For honest reasons. Desi cows produce far less milk than high-yield crossbred breeds, and the traditional bilona method is slow and labour-intensive. That genuinely costs more. A realistic price for real A2 desi ghee is around ₹1,800–2,500 per kg. If you see “pure A2 ghee” for ₹599, treat it as a warning sign – the economics don’t add up.
Does A2 ghee help with digestion or lactose intolerance?
Some people with sensitive stomachs do report that A2 dairy feels gentler, and food-safety reviews leave the door open on mild digestive effects. But since ghee is almost pure fat with the milk solids (and lactose) removed, most good ghee – A2 or not – is already very easy to digest.
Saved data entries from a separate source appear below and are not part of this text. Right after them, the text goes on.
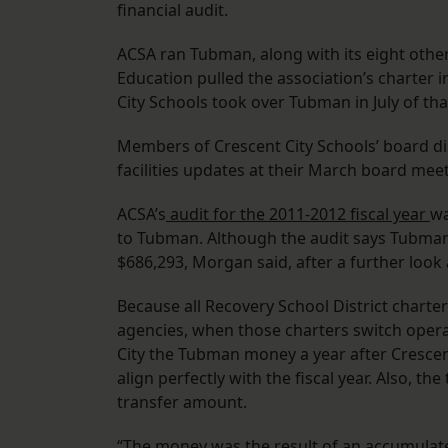
financial audit.
ACSA ran Tubman, along with its eight othe
Education pulled the association’s charter 
City Schools took over Tubman in July of that
Members of Crescent City Schools’ board d
facilities updates at their March board meet
ACSA’s
audit for the 2011-2012 fiscal year
wa
to Tubman. Although the audit says Tubman 
$686,293, Morgan said, after a further look 
Because all Recovery School District charte
agencies, when those charters switch opera
City the Tubman money a year after Crescen
align perfectly with the fiscal year. Also, t
transfer amount.
“The money was the result of an accumulated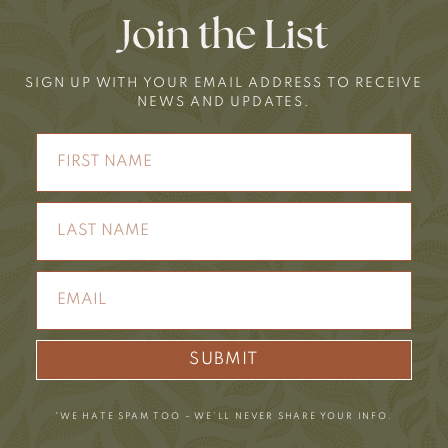
Join the List
SIGN UP WITH YOUR EMAIL ADDRESS TO RECEIVE
NEWS AND UPDATES.
SUBMIT
*WE HATE SPAM TOO – WE’LL NEVER SHARE YOUR INFO.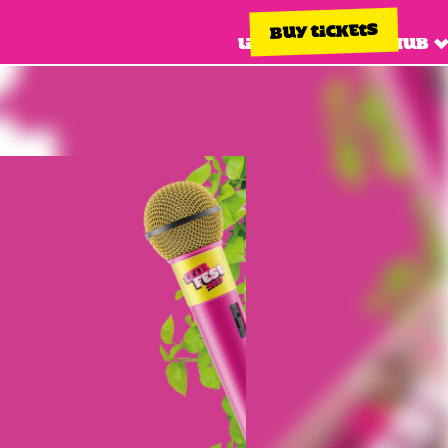
BUY TICKETS
Line up
Info hub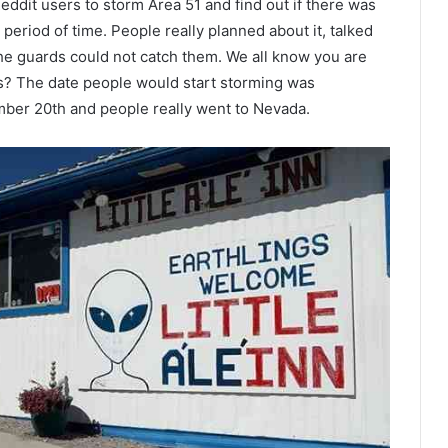
eddit users to storm Area 51 and find out if there was
t period of time. People really planned about it, talked
he guards could not catch them. We all know you are
uys? The date people would start storming was
ber 20th and people really went to Nevada.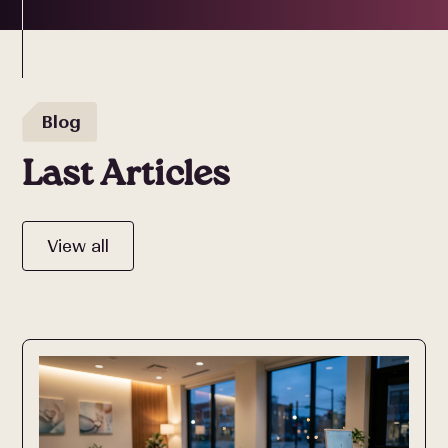
Blog
Last Articles
View all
If you’re lactose intolerant, ghee in general is usually well tolerated.
How can I tell if my ghee is pure?
Check the label first – it should list only cow milk or cow milk fat, nothing like vegetable oil or vanaspati. Then try the melt test (pure ghee melts smooth and smells nutty) and the freeze test (pure ghee sets evenly, adulterated ghee separates or looks grainy). Finally, trust brands that openly tell you their cow breed, farm, and method.
A2 ghee vs regular ghee – which should I buy?
Buy the one you can trust. If a regular ghee is pure and transparently made, it’s an excellent choice. If an A2 ghee is genuine and the maker is open about how it’s produced, that’s great too. Choose based on purity and honesty, not the label.